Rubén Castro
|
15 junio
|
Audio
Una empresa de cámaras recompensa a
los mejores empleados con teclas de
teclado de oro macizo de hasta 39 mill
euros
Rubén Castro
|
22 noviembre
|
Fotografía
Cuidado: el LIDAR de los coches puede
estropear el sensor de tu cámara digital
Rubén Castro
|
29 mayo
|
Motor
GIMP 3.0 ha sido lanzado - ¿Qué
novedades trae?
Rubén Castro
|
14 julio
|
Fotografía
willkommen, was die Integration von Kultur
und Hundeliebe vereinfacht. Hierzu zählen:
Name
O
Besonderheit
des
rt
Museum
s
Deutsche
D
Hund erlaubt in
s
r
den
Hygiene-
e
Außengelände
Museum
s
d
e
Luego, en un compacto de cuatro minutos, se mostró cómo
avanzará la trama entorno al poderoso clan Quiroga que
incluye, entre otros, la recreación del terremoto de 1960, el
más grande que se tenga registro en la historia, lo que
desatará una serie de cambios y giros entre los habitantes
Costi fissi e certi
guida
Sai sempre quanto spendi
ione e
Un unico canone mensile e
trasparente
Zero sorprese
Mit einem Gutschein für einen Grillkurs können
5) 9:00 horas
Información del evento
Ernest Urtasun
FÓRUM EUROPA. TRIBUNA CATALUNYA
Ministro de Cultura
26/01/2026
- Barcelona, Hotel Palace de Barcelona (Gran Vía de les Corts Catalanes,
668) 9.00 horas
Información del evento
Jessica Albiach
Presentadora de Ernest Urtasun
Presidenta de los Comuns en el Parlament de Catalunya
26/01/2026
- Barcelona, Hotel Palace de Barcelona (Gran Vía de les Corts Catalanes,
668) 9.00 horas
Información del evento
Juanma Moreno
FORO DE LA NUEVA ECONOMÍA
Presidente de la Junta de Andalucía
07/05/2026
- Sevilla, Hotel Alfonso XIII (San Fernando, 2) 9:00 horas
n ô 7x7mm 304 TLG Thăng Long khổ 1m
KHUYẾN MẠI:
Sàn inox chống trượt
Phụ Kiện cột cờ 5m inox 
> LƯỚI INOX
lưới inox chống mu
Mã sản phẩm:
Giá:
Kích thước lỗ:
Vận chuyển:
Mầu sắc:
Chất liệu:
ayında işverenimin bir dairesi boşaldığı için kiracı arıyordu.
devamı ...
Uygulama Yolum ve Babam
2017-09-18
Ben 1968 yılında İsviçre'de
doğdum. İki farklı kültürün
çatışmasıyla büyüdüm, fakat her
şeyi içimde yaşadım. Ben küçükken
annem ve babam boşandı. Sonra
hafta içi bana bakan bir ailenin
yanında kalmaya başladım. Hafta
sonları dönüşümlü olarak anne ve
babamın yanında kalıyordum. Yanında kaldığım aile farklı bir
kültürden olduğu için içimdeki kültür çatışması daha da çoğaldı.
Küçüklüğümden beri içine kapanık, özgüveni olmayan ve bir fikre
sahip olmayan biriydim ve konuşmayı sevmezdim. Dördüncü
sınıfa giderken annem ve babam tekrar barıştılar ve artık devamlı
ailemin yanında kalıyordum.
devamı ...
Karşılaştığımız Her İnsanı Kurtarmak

:::

**TASK STATEMENT:** Transcribe the data above verbatim.

**FINISHED TASK:**
Rubén Castro
|
15 junio
|
Audio
Una empresa de cámaras recompensa a
los mejores empleados con teclas de
teclado de oro macizo de hasta 39 mill
euros
Rubén Castro
|
22 noviembre
|
Fotografía
Cuidado: el LIDAR de los coches puede
estropear el sensor de tu cámara digital
Rubén Castro
|
29 mayo
|
Motor
GIMP 3.0 ha sido lanzado - ¿Qué
novedades trae?
Rubén Castro
|
14 julio
|
Fotografía
willkommen, was die Integration von Kultur
und Hundeliebe vereinfacht. Hierzu zählen:
Name
O
Besonderheit
des
rt
Museum
s
Deutsche
D
Hund erlaubt in
s
r
den
Hygiene-
e
Außengelände
Museum
s
d
e
Luego, en un compacto de cuatro minutos, se mostró cómo
avanzará la trama entorno al poderoso clan Quiroga que
incluye, entre otros, la recreación del terremoto de 1960, el
más grande que se tenga registro en la historia, lo que
desatará una serie de cambios y giros entre los habitantes
Costi fissi e certi
guida
Sai sempre quanto spendi
ione e
Un unico canone mensile e
trasparente
Zero sorprese
Mit einem Gutschein für einen Grillkurs können
5) 9:00 horas
Información del evento
Ernest Urtasun
FÓRUM EUROPA. TRIBUNA CATALUNYA
Ministro de Cultura
26/01/2026
- Barcelona, Hotel Palace de Barcelona (Gran Vía de les Corts Catalanes,
668) 9.00 horas
Información del evento
Jessica Albiach
Presentadora de Ernest Urtasun
Presidenta de los Comuns en el Parlament de Catalunya
26/01/2026
- Barcelona, Hotel Palace de Barcelona (Gran Vía de les Corts Catalanes,
668) 9.00 horas
Información del evento
Juanma Moreno
FORO DE LA NUEVA ECONOMÍA
Presidente de la Junta de Andalucía
07/05/2026
- Sevilla, Hotel Alfonso XIII (San Fernando, 2) 9:00 horas
n ô 7x7mm 304 TLG Thăng Long khổ 1m
KHUYẾN MẠI:
Sàn inox chống trượt
Phụ Kiện cột cờ 5m inox 
> LƯỚI INOX
lưới inox chống mu
Mã sản phẩm:
Giá:
Kích thước lỗ:
Vận chuyển:
Mầu sắc:
Chất liệu:
ayında işverenimin bir dairesi boşaldığı için kiracı arıyordu.
devamı ...
Uygulama Yolum ve Babam
2017-09-18
Ben 1968 yılında İsviçre'de
doğdum. İki farklı kültürün
çatışmasıyla büyüdüm, fakat her
şeyi içimde yaşadım. Ben küçükken
annem ve babam boşandı. Sonra
hafta içi bana bakan bir ailenin
yanında kalmaya başladım. Hafta
sonları dönüşümlü olarak anne ve
babamın yanında kalıyordum. Yanında kaldığım aile farklı bir
kültürden olduğu için içimdeki kültür çatışması daha da çoğaldı.
Küçüklüğümden beri içine kapanık, özgüveni olmayan ve bir fikre
sahip olmayan biriydim ve konuşmayı sevmezdim. Dördüncü
sınıfa giderken annem ve babam tekrar barıştılar ve artık devamlı
ailemin yanında kalıyordum.
devamı ...
Karşılaştığımız Her İnsanı Kurtarmak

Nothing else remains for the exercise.